=== REQUIREMENT ===
Output only the lines of the entries that follow, starting at the one with "middle tip: (128, 211)" and running down to the one with "pinky tip: (104, 187)", both included and unchanged.

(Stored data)
=======
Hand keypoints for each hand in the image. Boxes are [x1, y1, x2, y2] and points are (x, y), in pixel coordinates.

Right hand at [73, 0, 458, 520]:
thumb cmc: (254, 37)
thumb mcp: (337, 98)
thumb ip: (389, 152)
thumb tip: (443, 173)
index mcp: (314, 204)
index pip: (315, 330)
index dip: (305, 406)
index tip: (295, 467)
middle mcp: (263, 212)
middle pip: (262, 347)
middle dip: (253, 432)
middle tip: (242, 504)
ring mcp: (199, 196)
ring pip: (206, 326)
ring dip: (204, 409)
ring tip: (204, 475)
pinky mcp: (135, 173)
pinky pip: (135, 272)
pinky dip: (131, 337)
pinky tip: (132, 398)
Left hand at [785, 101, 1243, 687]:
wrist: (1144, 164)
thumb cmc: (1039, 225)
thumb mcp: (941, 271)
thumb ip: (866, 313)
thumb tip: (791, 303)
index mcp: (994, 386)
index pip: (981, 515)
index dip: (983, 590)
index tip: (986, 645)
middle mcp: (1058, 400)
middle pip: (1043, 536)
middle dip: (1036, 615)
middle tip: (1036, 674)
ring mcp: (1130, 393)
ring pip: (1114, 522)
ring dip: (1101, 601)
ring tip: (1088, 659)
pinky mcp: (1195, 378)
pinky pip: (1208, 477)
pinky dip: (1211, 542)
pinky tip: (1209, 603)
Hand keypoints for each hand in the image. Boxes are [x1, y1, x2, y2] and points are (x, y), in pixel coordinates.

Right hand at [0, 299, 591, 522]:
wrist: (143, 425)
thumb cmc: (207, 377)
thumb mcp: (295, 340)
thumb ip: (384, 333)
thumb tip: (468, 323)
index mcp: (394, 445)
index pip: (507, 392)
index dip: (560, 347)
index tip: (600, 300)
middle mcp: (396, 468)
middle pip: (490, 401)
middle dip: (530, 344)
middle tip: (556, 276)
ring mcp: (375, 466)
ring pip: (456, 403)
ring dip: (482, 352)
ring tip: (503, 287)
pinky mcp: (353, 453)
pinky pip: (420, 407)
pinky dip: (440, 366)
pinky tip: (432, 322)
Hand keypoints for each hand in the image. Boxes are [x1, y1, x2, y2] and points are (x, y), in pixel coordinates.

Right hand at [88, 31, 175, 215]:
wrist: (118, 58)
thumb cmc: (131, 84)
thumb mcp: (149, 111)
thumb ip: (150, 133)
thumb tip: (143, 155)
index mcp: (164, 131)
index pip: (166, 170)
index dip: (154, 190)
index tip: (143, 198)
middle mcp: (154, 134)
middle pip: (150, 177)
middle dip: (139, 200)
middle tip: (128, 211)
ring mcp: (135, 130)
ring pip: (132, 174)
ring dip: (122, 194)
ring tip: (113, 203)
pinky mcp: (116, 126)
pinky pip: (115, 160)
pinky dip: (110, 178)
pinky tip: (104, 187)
=======
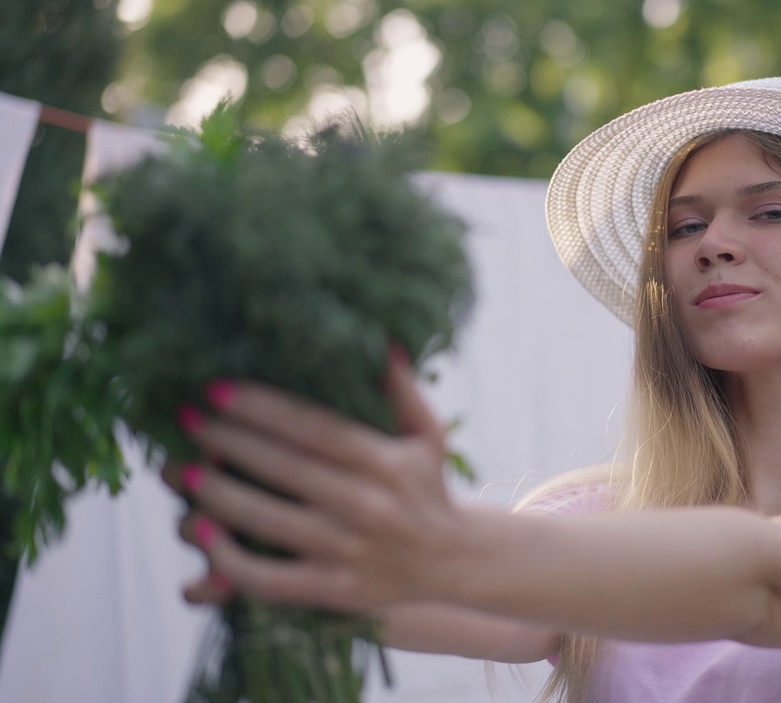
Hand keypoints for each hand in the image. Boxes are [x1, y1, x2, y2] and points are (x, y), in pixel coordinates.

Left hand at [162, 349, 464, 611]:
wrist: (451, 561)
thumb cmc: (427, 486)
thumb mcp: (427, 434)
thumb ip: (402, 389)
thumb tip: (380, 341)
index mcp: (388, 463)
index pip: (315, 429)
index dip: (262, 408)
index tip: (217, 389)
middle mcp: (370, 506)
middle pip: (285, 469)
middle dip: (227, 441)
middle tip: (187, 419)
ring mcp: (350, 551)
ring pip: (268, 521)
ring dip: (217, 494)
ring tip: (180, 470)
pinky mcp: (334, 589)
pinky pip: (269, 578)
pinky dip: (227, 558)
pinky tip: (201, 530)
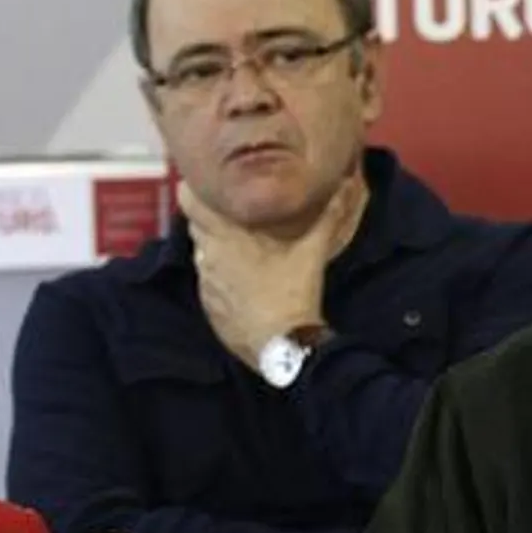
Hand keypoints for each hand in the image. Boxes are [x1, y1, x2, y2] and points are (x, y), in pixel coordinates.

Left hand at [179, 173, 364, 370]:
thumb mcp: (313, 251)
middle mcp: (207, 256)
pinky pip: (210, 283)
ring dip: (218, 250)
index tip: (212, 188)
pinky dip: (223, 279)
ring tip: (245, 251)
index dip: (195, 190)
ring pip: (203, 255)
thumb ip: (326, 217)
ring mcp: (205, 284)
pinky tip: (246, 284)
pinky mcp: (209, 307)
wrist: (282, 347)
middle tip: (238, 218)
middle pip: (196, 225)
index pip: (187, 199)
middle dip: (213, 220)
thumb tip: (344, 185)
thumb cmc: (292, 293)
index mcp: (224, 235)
=======
=== TASK OUTPUT ===
middle tip: (128, 211)
ring mcp: (135, 130)
ring pip: (132, 174)
ring dip: (122, 194)
ring tip: (113, 203)
pinky mcp: (116, 126)
pinky pip: (115, 160)
pinky dip: (110, 178)
pinky tip: (104, 187)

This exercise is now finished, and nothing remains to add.